What did you expect to see?
No response
What did you see instead?
No response
Versions of the cluster
DM version (run dmctl -V or dm-worker -V or dm-master -V):
(paste DM version here, and you must ensure versions of dmctl, DM-worker and DM-master are same)
Upstream MySQL/MariaDB server version:
(paste upstream MySQL/MariaDB server version here)
Downstream TiDB cluster version (execute SELECT tidb_version(); in a MySQL client):
(paste TiDB cluster version here)
How did you deploy DM: tiup or manually?
(leave TiUP or manually here)
Other interesting information (system version, hardware config, etc):
>
>
current status of DM cluster (execute query-status <task-name> in dmctl)
(paste current status of DM cluster here)
please provide full log so we know what's happened. Maybe you can also check the binlog event at that position to see its content, and capture the goroutine stack of DM-worker.
All logs as above. This is the goroutine stack: goroutine.txt
goroutine.txt
At the moment of dumping goroutine, dm-worker is waiting to read binlog from relay component, and relay is waiting to read binlog from upstream MySQL. Do you see the lag at that moment?
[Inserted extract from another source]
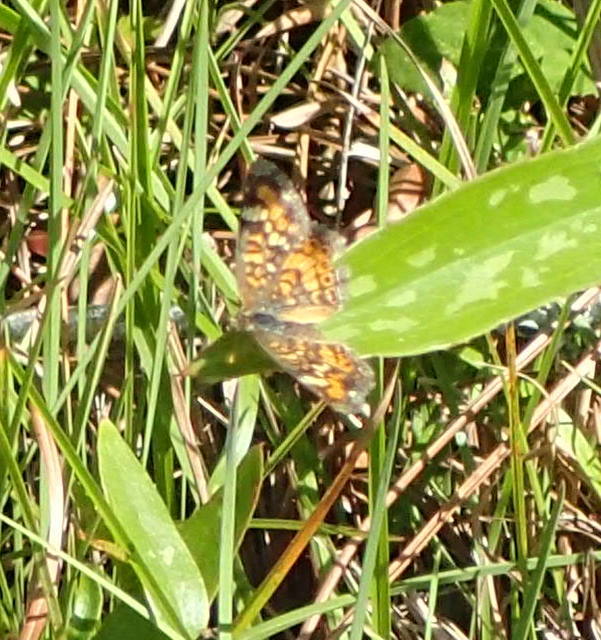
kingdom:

There was no lag at that moment and query-status shows that masterBinlog and relayBinlog was almost the same, but syncerBinlog was stopped at last binlog file. The alert rule is dm_syncer_binlog_file{node="master"} - on(pod, task) dm_syncer_binlog_file{node="syncer"} > 0 evaluting every 1m for 10m,so when i found this problem it has passed at least 10m.
There was no lag at that moment and query-status shows that masterBinlog and relayBinlog was almost the same, but syncerBinlog was stopped at last binlog file. The alert rule is
dm_syncer_binlog_file{node="master"} - on(pod, task) dm_syncer_binlog_file{node="syncer"} > 0evaluting every 1m for 10m,so when i found this problem it has passed at least 10m.
Just double check, the goroutine was dumped at the time that there's lag between relayBinlog and syncerBinlog? If so, there's a relay.meta file under the relay log folder of dm-worker's relay folder. Can you show its content and the directory structure of relay folder?
Yes,when i received the alert, i made the goroutine dump and then recovered it by pause-task and resume-task. Maybe i need to wait it reproduced and then i take relay.meta and directory structure down, because it has be recovered.
goroutine.txt
One qeustion: why there are 26 connections(grep goroutine.txt by "created by github.com/go-sql-driver/mysql.(*mysqlConn).startWatcher in goroutine 294") created by handleSourceBound?syncer worker-count is 16 and validators worker-count is 4, so what about there are another 6 connections?
@lance6716 It's reproduced.
dm-worker log:
relay.meta:
query-status result:
data.012136 was just created after i caputured the dm-worker log, so the relay log works well. Maybe it's related with reboot of dm-worker' host which dm-master thinks that syner task is running but in fact not, it doesn't be reproduced until reboot of host.